Reproduce the records that follow exactly; any picture among them stays out.

(INPUT FOR THIS TASK begins)

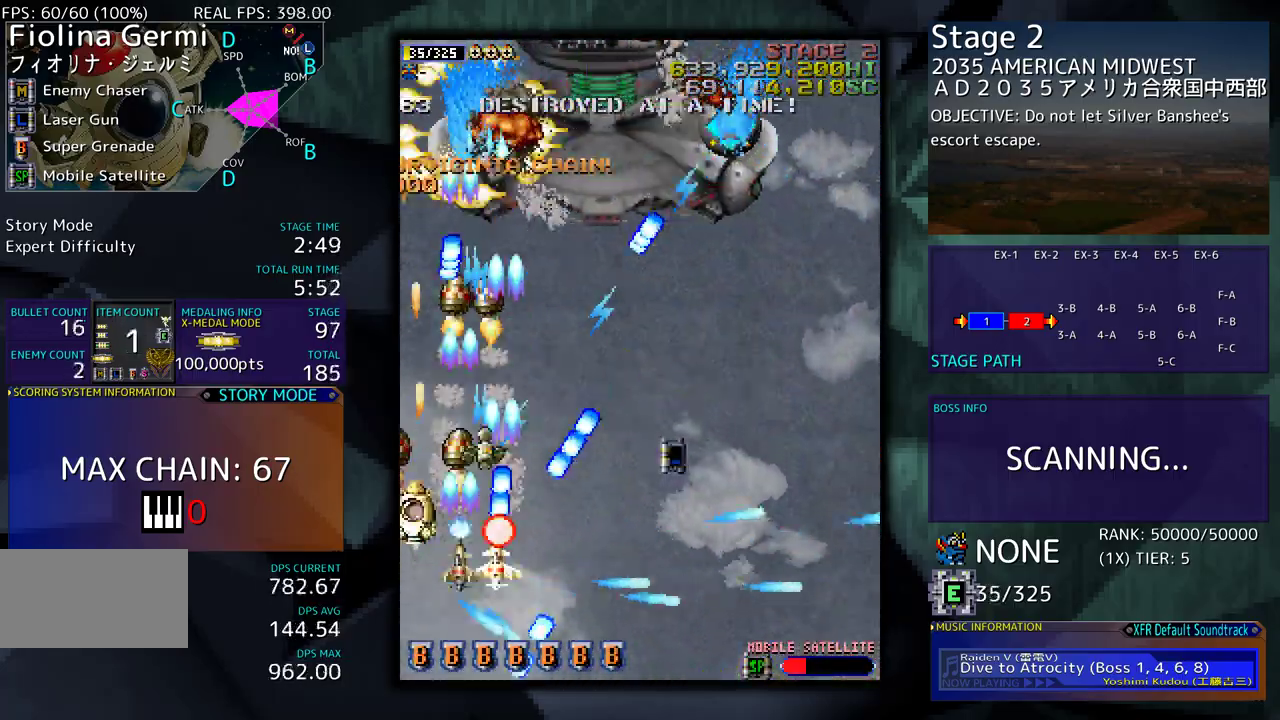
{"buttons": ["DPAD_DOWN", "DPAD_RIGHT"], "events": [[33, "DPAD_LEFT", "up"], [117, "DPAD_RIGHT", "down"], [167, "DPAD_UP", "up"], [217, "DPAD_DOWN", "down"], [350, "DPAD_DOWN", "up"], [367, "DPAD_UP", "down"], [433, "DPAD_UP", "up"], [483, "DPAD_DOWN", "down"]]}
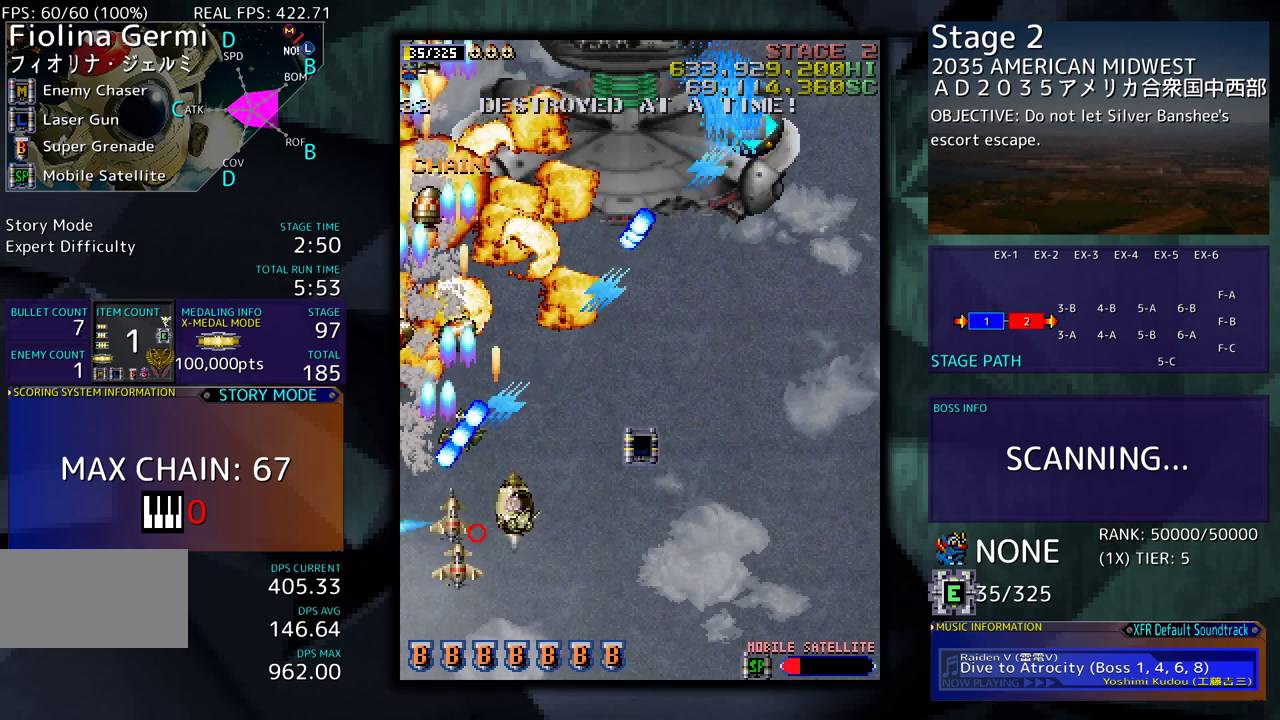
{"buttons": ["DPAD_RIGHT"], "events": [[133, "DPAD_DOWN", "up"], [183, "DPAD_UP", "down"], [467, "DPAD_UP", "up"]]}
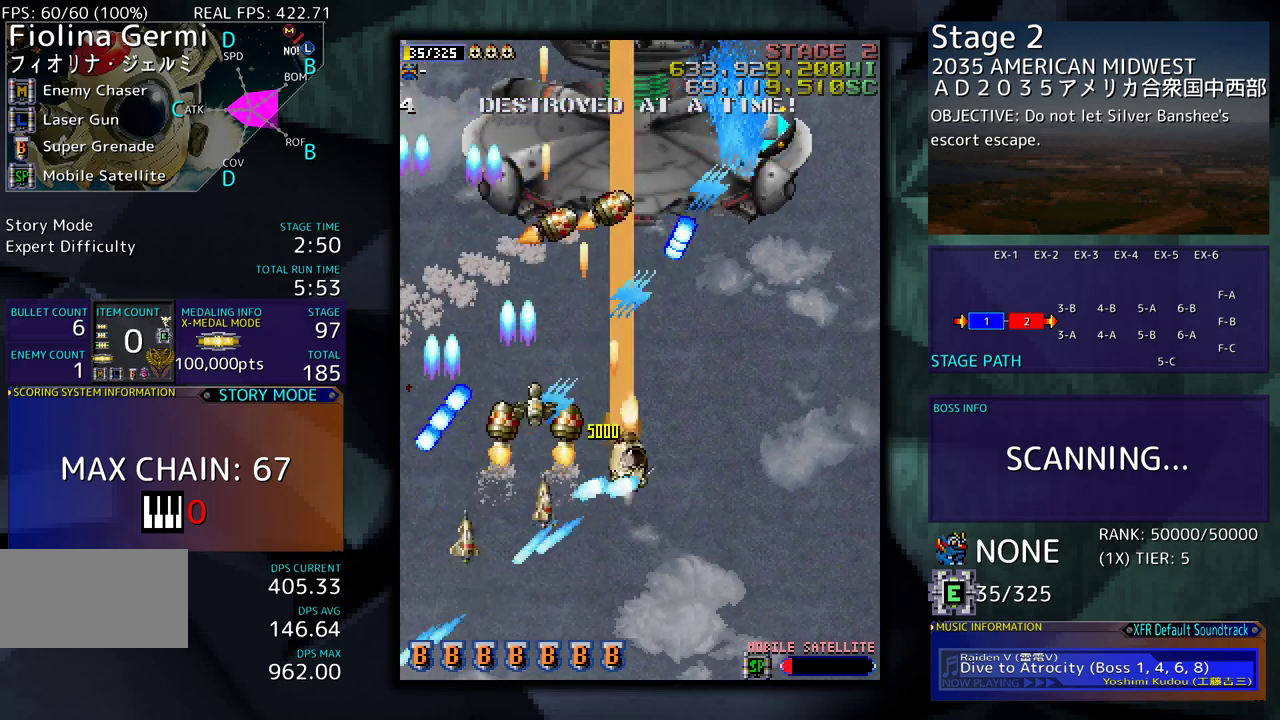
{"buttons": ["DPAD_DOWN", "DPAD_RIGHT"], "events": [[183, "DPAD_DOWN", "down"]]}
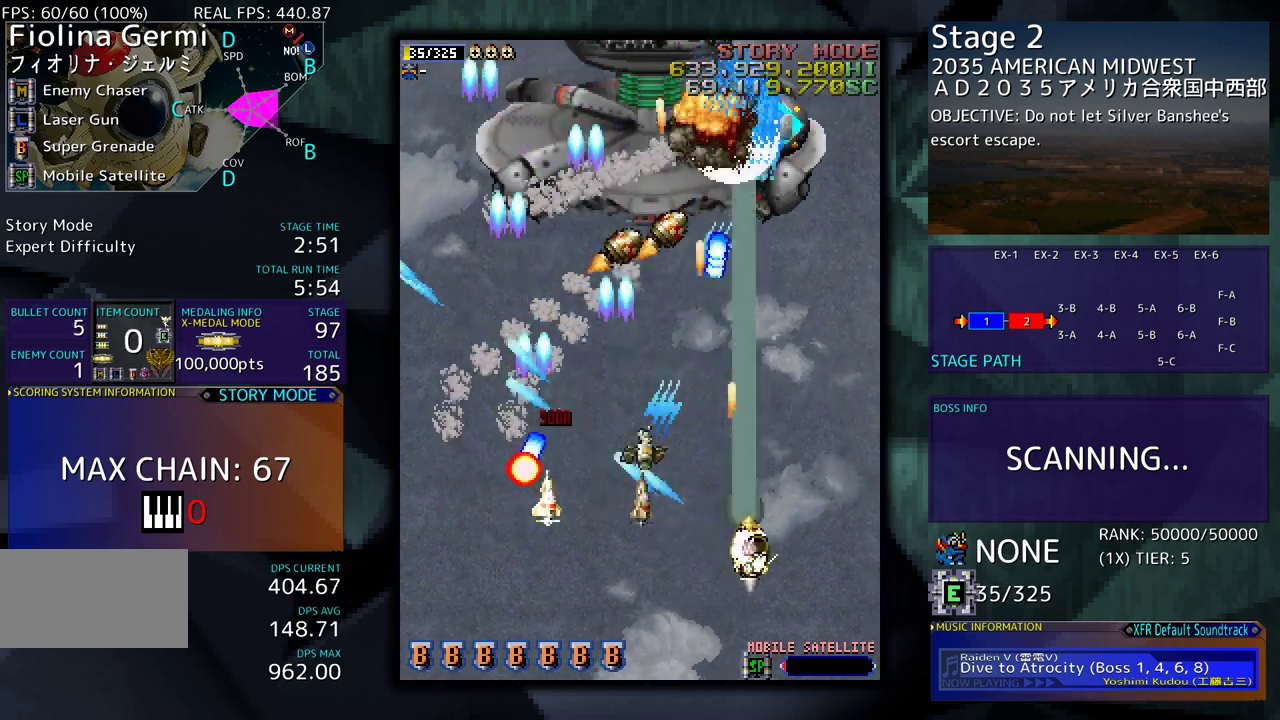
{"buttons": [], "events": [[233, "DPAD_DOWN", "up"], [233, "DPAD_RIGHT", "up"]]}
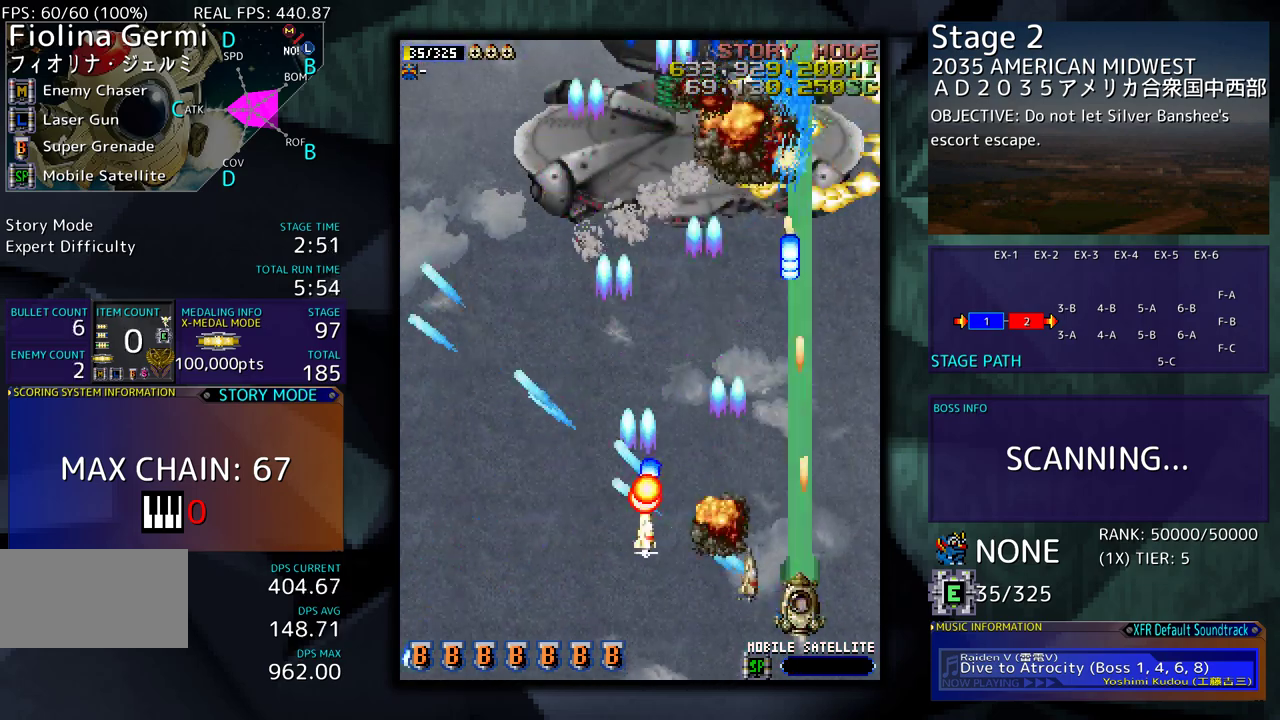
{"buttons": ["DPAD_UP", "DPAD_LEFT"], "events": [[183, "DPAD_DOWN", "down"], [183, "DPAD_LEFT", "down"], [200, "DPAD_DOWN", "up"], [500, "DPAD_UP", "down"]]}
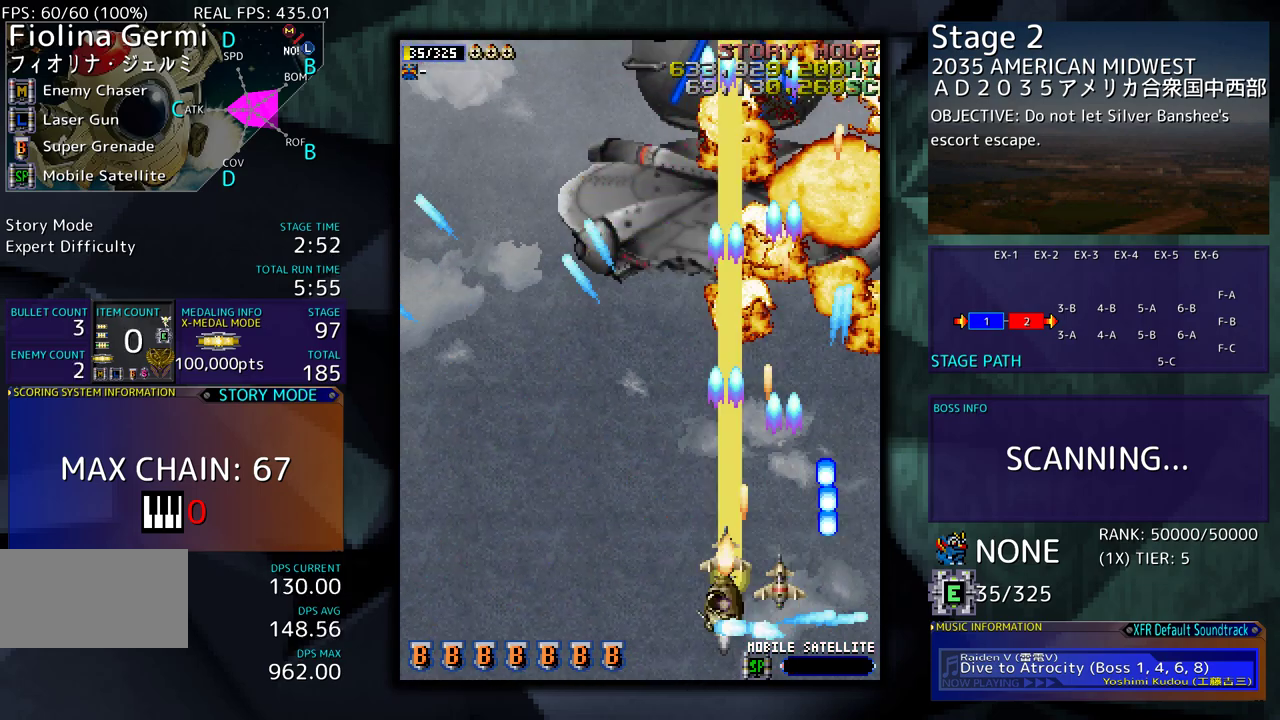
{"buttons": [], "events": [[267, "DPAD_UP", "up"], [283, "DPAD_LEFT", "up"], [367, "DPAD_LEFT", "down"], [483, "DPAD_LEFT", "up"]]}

(INPUT FOR THIS TASK ends)

ANSWER |
{"buttons": ["DPAD_DOWN", "DPAD_RIGHT"], "events": [[33, "DPAD_LEFT", "up"], [117, "DPAD_RIGHT", "down"], [167, "DPAD_UP", "up"], [217, "DPAD_DOWN", "down"], [350, "DPAD_DOWN", "up"], [367, "DPAD_UP", "down"], [433, "DPAD_UP", "up"], [483, "DPAD_DOWN", "down"]]}
{"buttons": ["DPAD_RIGHT"], "events": [[133, "DPAD_DOWN", "up"], [183, "DPAD_UP", "down"], [467, "DPAD_UP", "up"]]}
{"buttons": ["DPAD_DOWN", "DPAD_RIGHT"], "events": [[183, "DPAD_DOWN", "down"]]}
{"buttons": [], "events": [[233, "DPAD_DOWN", "up"], [233, "DPAD_RIGHT", "up"]]}
{"buttons": ["DPAD_UP", "DPAD_LEFT"], "events": [[183, "DPAD_DOWN", "down"], [183, "DPAD_LEFT", "down"], [200, "DPAD_DOWN", "up"], [500, "DPAD_UP", "down"]]}
{"buttons": [], "events": [[267, "DPAD_UP", "up"], [283, "DPAD_LEFT", "up"], [367, "DPAD_LEFT", "down"], [483, "DPAD_LEFT", "up"]]}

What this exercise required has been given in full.